*SUPPLIED DATA*

- - -

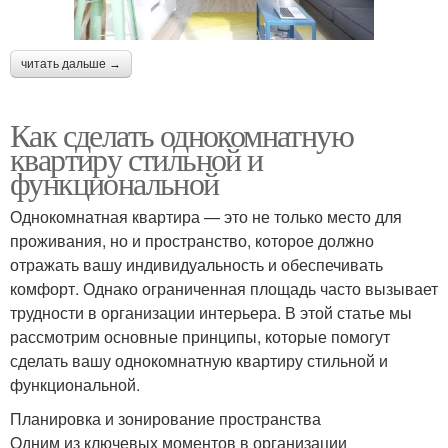
читать дальше →
Как сделать однокомнатную
квартиру стильной и
функциональной
Однокомнатная квартира — это не только место для
проживания, но и пространство, которое должно
отражать вашу индивидуальность и обеспечивать
комфорт. Однако ограниченная площадь часто вызывает
трудности в организации интерьера. В этой статье мы
рассмотрим основные принципы, которые помогут
сделать вашу однокомнатную квартиру стильной и
функциональной.
Планировка и зонирование пространства
Одним из ключевых моментов в организации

- - -

*TASK PROMPT*
For each line in the entries that contains the string "вашу", make a copy.

*ANSWER BELOW*
отражать вашу индивидуальность и обеспечивать
сделать вашу однокомнатную квартиру стильной и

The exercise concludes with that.